■ ページ抜粋:
····················

リン: そういう角度から見ると、まあ日本も進んでると思うんですが、台湾の方は、この、感覚の変わりは、たぶんもっと進んでる気がするんですね。中国はもっともっと。それは、やはり、古いやり方が根付いてるかどうかと。日本は幸せというか、幸運であって不幸ながらも、いろんなモノの根がすごく強く張ってるんですよ。急に抜けないんですよ。
渡辺: 日本は戦後60年の洗脳を脱却できるかどうか、やっぱ大きいですよね。
リン: いやいや、そこまで否定的な意味ではないんですよ。今言ってるのは、例えばまあ、LD時代があったんじゃないんですか、DVDが出た時には、LDの人はもう頑なに反抗してたじゃん。そんな感じなんですよ。「昔LD見て楽しかったよ」という記憶が、DVDの新しい流れに適応することに妨げるのだけではなく、示した可能性さえも見えなくなる、と。でも私は、んー、そんなにダメとか、否定はしたくないんですね。むしろその思い出を残して活用しつつ、将来の何かとうまくやっていけば……と思うのですが、なかなか難しいですけどね。

····················

■ データ抜粋:
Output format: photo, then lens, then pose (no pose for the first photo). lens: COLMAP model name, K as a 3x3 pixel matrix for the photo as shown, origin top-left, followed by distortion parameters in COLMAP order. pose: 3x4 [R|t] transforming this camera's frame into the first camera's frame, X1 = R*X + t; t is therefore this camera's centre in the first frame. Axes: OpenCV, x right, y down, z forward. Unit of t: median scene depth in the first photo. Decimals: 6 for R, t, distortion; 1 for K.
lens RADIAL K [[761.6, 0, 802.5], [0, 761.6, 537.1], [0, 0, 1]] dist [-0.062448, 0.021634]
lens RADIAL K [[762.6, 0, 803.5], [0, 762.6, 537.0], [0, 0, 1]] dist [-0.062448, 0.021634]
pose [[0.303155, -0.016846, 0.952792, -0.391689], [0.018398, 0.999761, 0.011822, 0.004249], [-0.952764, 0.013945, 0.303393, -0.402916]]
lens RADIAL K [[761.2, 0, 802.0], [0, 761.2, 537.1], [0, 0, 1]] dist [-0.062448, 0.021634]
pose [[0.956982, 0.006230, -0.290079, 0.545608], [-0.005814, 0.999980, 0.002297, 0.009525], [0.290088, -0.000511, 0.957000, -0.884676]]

····················

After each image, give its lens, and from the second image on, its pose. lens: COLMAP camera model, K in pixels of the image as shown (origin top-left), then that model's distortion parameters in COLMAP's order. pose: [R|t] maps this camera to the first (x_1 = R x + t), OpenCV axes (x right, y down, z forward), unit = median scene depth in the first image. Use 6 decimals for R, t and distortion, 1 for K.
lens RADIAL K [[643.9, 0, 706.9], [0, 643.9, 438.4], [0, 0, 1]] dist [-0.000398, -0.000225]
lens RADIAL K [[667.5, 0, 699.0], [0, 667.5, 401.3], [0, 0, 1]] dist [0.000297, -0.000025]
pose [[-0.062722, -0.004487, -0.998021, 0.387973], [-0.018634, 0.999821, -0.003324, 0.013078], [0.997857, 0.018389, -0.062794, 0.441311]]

····················

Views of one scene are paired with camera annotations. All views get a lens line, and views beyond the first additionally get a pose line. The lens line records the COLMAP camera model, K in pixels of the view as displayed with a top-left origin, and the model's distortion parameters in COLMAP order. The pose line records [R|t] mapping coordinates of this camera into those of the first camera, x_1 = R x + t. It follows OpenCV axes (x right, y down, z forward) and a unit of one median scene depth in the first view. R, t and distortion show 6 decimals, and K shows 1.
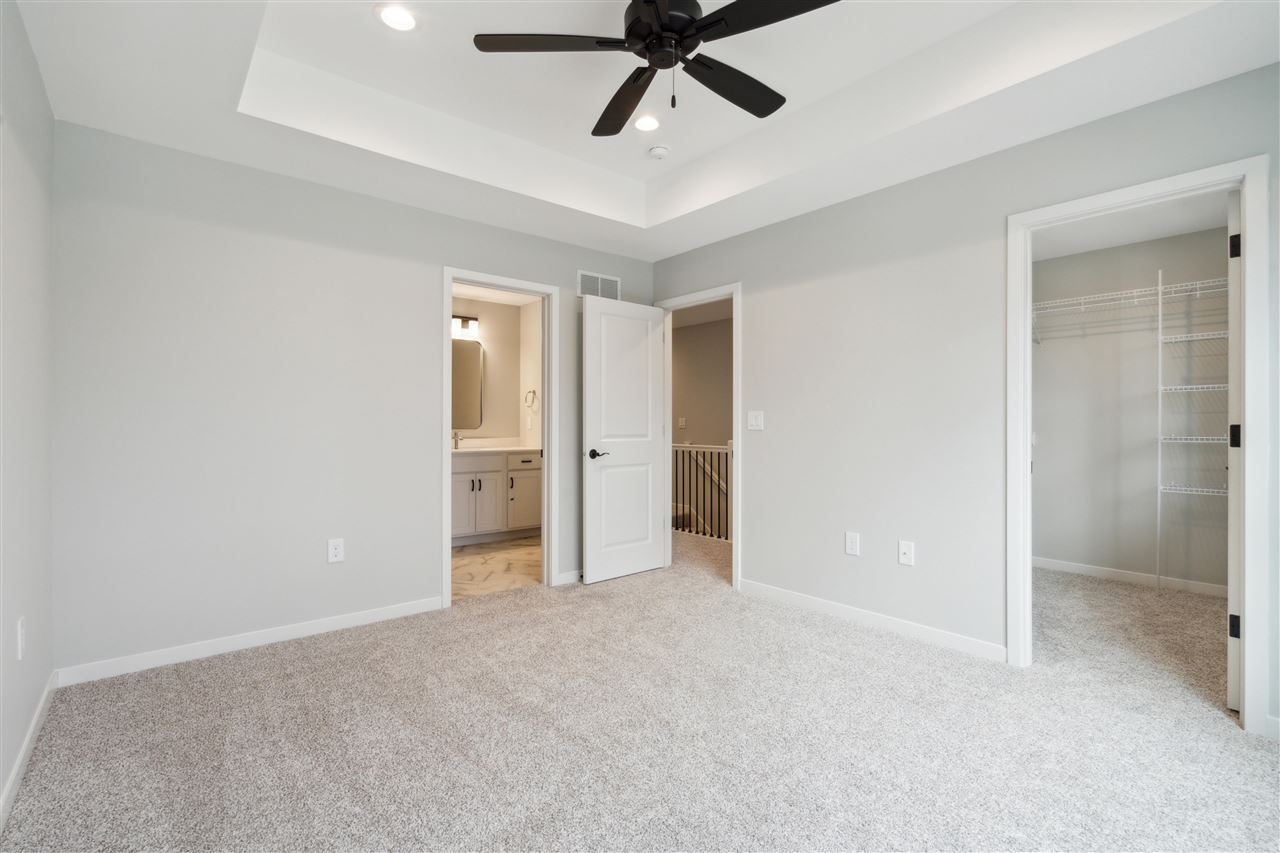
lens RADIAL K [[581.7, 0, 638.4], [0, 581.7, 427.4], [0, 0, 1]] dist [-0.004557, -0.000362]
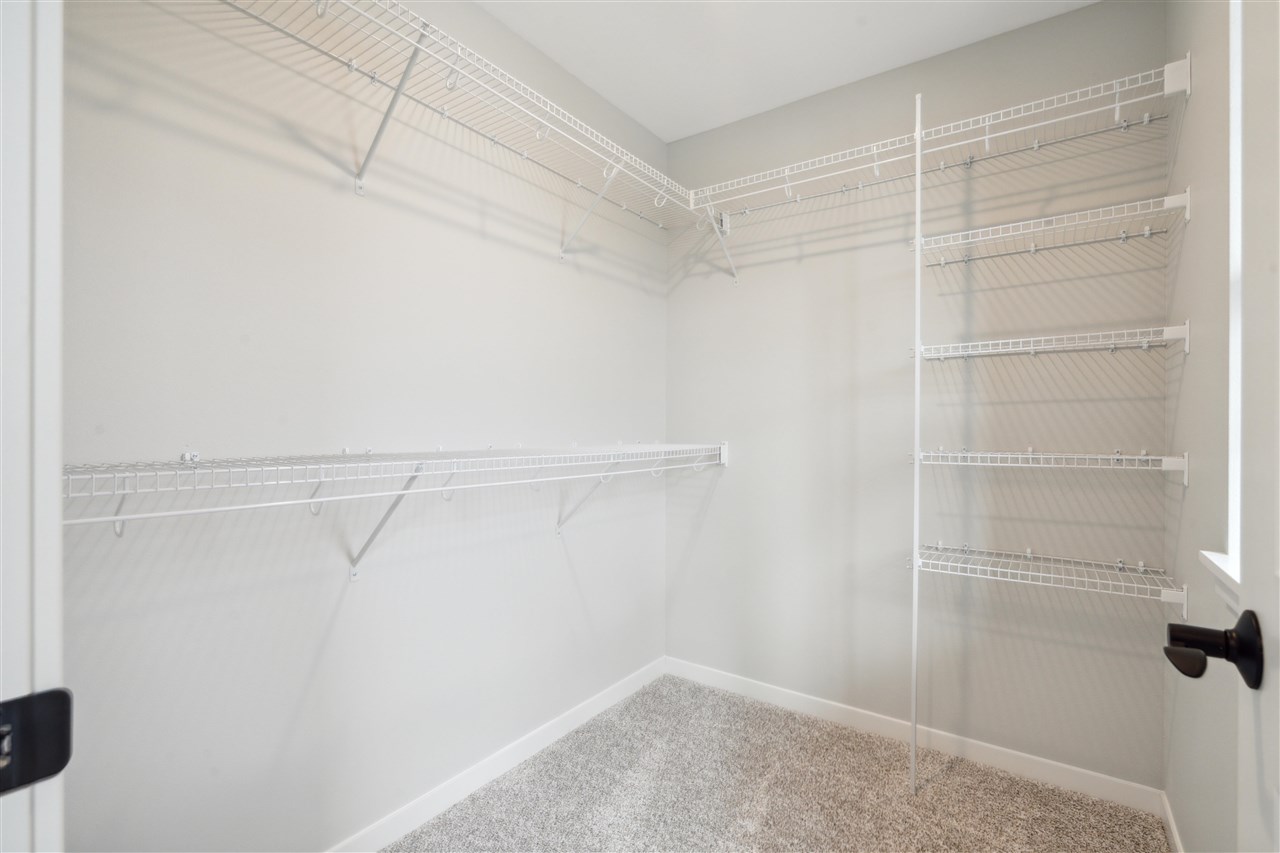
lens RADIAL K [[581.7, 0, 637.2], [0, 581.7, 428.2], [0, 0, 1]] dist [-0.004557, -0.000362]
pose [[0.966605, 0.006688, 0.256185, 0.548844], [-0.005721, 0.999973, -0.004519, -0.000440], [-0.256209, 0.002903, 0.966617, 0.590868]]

····················

■ やること:
1/ ページ抜粋のうち、「渡辺: 日本は戦後60年の洗脳を脱却できるかどうか、やっぱ大きいですよね。」から「思うのですが、なかなか難しいですけどね。」までの部分を、両端の語句も含めて一字も変えずに引用せよ。
2/ ページ抜粋にある「でも私は、んー、そんなにダメとか、否定はしたくないんですね。」という一文を英語に訳せ。

■ 解答一覧:
1/
渡辺: 日本は戦後60年の洗脳を脱却できるかどうか、やっぱ大きいですよね。
リン: いやいや、そこまで否定的な意味ではないんですよ。今言ってるのは、例えばまあ、LD時代があったんじゃないんですか、DVDが出た時には、LDの人はもう頑なに反抗してたじゃん。そんな感じなんですよ。「昔LD見て楽しかったよ」という記憶が、DVDの新しい流れに適応することに妨げるのだけではなく、示した可能性さえも見えなくなる、と。でも私は、んー、そんなにダメとか、否定はしたくないんですね。むしろその思い出を残して活用しつつ、将来の何かとうまくやっていけば……と思うのですが、なかなか難しいですけどね。

2/ But, well, I don't really want to call it bad or reject it.